Une série qui ose tout : partir d’un trauma indicible pour construire une comédie. Kidnappée, séquestrée, coupée du monde pendant 15 ans, Kimmy aurait pu être un personnage de drame social ou de true crime.
Tina Fey (réal) en fait une héroïne féministe invincible en leggings fluos, qui reconstruit sa vie dans un monde aussi absurde que le bunker qu’elle a quitté.
Et c’est là que Kimmy Schmidt frappe fort : elle déplace le regard, refuse la posture victimaire, et montre qu’on peut être une survivante sans être une allégorie triste. Kimmy rit, agit, se trompe, s’énerve : elle vit. Et c’est une forme de résistance puissante.

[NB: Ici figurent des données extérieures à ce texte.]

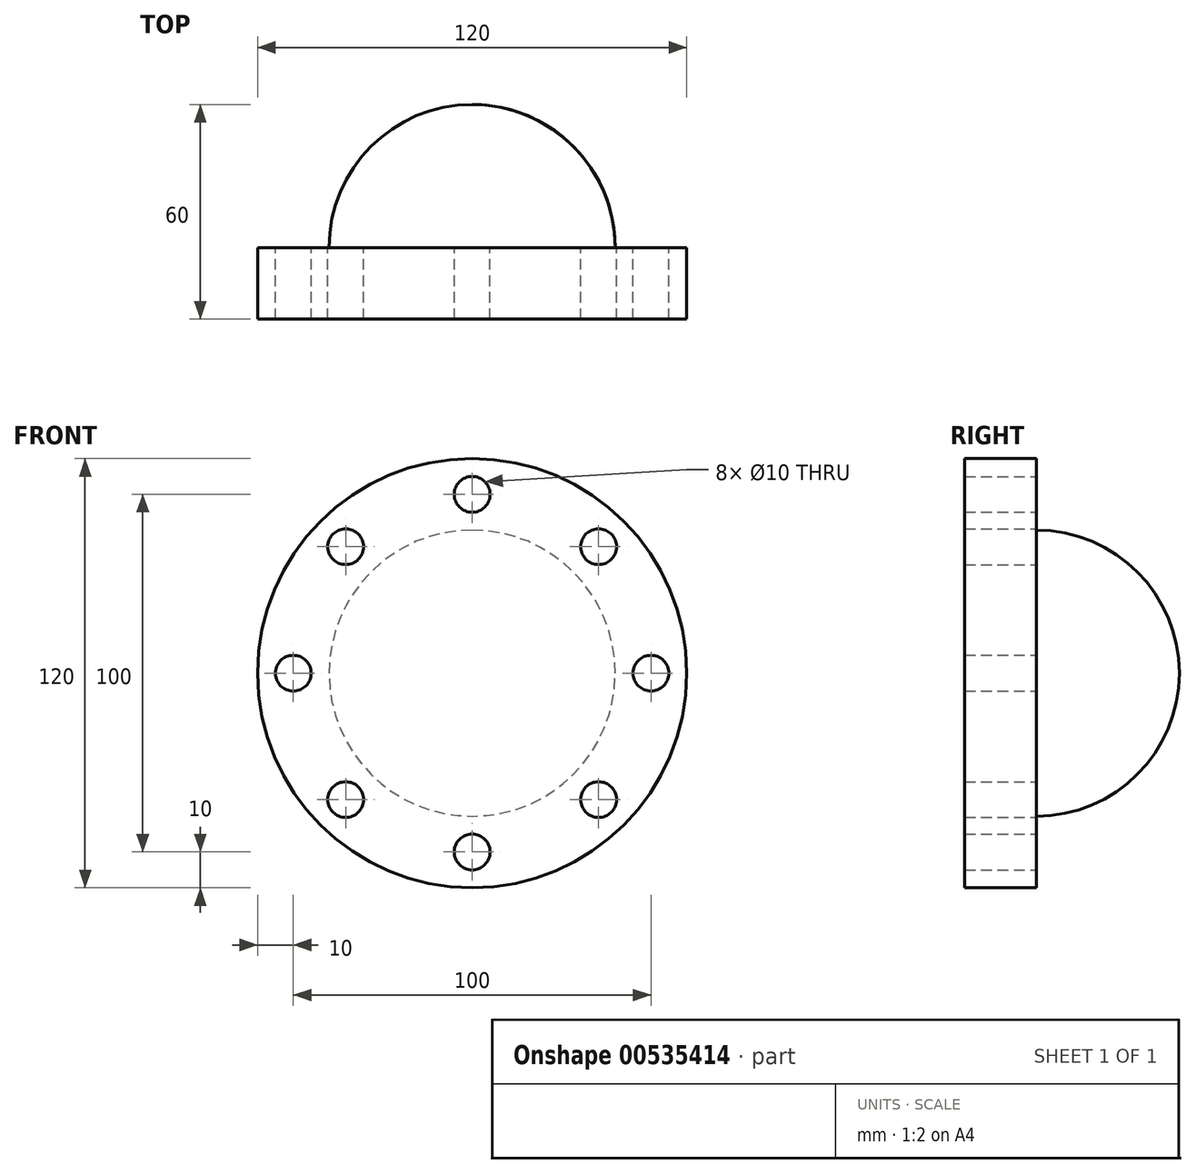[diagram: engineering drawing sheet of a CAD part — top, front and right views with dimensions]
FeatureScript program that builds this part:
annotation { "Feature Type Name" : "Feature", "Feature Type Description" : "" }
export const myFeature = defineFeature(function(context is Context, id is Id, definition is map)
    precondition{}
    {
        {
            var Q0;
            Q0=qCreatedBy(makeId("Front.planeOp"),FACE);
            var sketch = newSketch(context, id + "F0", { "sketchPlane" : qUnion([Q0])});
            skCircle(sketch, "E0", {"center": v(0, 0) * mm, "radius": 60 * mm});
            skCircle(sketch, "E1", {"center": v(0, 50) * mm, "radius": 5 * mm});
            skCircle(sketch, "E2.1.0", {"center": v(-35.36, 35.36) * mm, "radius": 5 * mm});
            skCircle(sketch, "E2.2.0", {"center": v(-50, 0) * mm, "radius": 5 * mm});
            skCircle(sketch, "E2.3.0", {"center": v(-35.36, -35.36) * mm, "radius": 5 * mm});
            skCircle(sketch, "E2.4.0", {"center": v(0, -50) * mm, "radius": 5 * mm});
            skCircle(sketch, "E2.5.0", {"center": v(35.36, -35.36) * mm, "radius": 5 * mm});
            skCircle(sketch, "E2.6.0", {"center": v(50, 0) * mm, "radius": 5 * mm});
            skCircle(sketch, "E2.7.0", {"center": v(35.36, 35.36) * mm, "radius": 5 * mm});
            skSolve(sketch);
        }
        {
            var Q0;
            Q0 = qSketchRegion(id + "F0", true);
            extrude(context, id + "F1", {"entities" : qUnion([Q0]), "depth" : 20 * mm, "offsetDistance" : 25 * mm});
        }
        {
            var Q0;
            Q0=qCreatedBy(makeId("Top.planeOp"),FACE);
            var sketch = newSketch(context, id + "F2", { "sketchPlane" : qUnion([Q0])});
            skArc(sketch, "E3", {"start": v(0, 40) * mm, "mid": v(-28.28, 28.28) * mm, "end": v(-40, 0) * mm});
            skLineSegment(sketch, "E4", {"start": v(0, 40) * mm, "end": v(0, 0) * mm});
            skLineSegment(sketch, "E5.0", {"start": v(0, 0) * mm, "end": v(-40, 0) * mm});
            skPoint(sketch, "E6.orphan", {"position": v(60, 0) * mm});
            skPoint(sketch, "E7.orphan", {"position": v(-60, 0) * mm});
            skSolve(sketch);
        }
        {
            var Q0;
            Q0 = qSketchRegion(id + "F2", true);
            var Q1;
            Q1=sQuery(id+"F2.wireOp",EDGE,"E4");
            revolve(context, id + "F3", {"operationType" : NewBodyOperationType.ADD, "entities" : qUnion([Q0]), "axis" : qUnion([Q1]), "revolveType" : RevolveType.FULL});
        }
    });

Autour d’elle, une galerie de personnages aussi improbables que cruciaux :
- Titus Andromedon, icône queer ultime, acteur de Broadway frustré, diva sur-endettée et miroir brisé de mille humiliations, mais toujours debout, toujours chantant.
- Lillian, gardienne foldingue d’un Brooklyn pré-gentrifié, incarnant la mémoire populaire et le chaos politique avec panache.
- Jacqueline, ex-wife trophy reconvertie en manager instable, satire féroce de la blancheur de luxe… jusqu’à ce qu’elle affronte son propre héritage Native American, longtemps dissimulé. Le show ose alors un virage grinçant sur l’effacement des identités autochtones dans les récits dominants, et pousse même la blague jusqu’au malaise - mais sans jamais l’ignorer. Jacqueline est à la fois le symptôme et la critique d’un système qui transforme tout en produit, y compris la réinvention ethnique.
Chaque personnage est une caricature stylisée mais pleine de vérité, une satire affectueuse du capitalisme, du patriarcat et des récits de rédemption.
La série est un bijou de lucidité sur :
- la survie après le trauma,
- la féminité non normative,
- l’absurdité de la société du spectacle,
- le pouvoir de la solidarité entre freaks.